[Exercise inputs]
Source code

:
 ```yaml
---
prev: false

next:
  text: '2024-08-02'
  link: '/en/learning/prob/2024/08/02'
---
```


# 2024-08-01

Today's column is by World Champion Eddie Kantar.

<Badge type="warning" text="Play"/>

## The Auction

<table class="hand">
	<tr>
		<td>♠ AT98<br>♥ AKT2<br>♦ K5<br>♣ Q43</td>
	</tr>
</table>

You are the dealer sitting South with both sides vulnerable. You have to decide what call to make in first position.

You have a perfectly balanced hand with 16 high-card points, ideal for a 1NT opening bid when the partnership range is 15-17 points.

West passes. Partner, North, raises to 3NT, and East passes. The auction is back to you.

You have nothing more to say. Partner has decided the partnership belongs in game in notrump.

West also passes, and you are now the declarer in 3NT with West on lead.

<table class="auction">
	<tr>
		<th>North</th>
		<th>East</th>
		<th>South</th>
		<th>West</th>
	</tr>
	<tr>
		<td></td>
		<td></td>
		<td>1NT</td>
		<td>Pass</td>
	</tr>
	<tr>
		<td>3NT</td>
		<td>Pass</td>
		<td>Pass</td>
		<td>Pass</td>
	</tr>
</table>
[/Exercise inputs]
What to do
Using the entries above, print each one again without any alteration.

Answer to this task
Source code

:
 ```yaml
---
prev: false

next:
  text: '2024-08-02'
  link: '/en/learning/prob/2024/08/02'
---
```


# 2024-08-01

Today's column is by World Champion Eddie Kantar.

<Badge type="warning" text="Play"/>

## The Auction

<table class="hand">
	<tr>
		<td>♠ AT98<br>♥ AKT2<br>♦ K5<br>♣ Q43</td>
	</tr>
</table>

You are the dealer sitting South with both sides vulnerable. You have to decide what call to make in first position.

You have a perfectly balanced hand with 16 high-card points, ideal for a 1NT opening bid when the partnership range is 15-17 points.

West passes. Partner, North, raises to 3NT, and East passes. The auction is back to you.

You have nothing more to say. Partner has decided the partnership belongs in game in notrump.

West also passes, and you are now the declarer in 3NT with West on lead.

<table class="auction">
	<tr>
		<th>North</th>
		<th>East</th>
		<th>South</th>
		<th>West</th>
	</tr>
	<tr>
		<td></td>
		<td></td>
		<td>1NT</td>
		<td>Pass</td>
	</tr>
	<tr>
		<td>3NT</td>
		<td>Pass</td>
		<td>Pass</td>
		<td>Pass</td>
	</tr>
</table>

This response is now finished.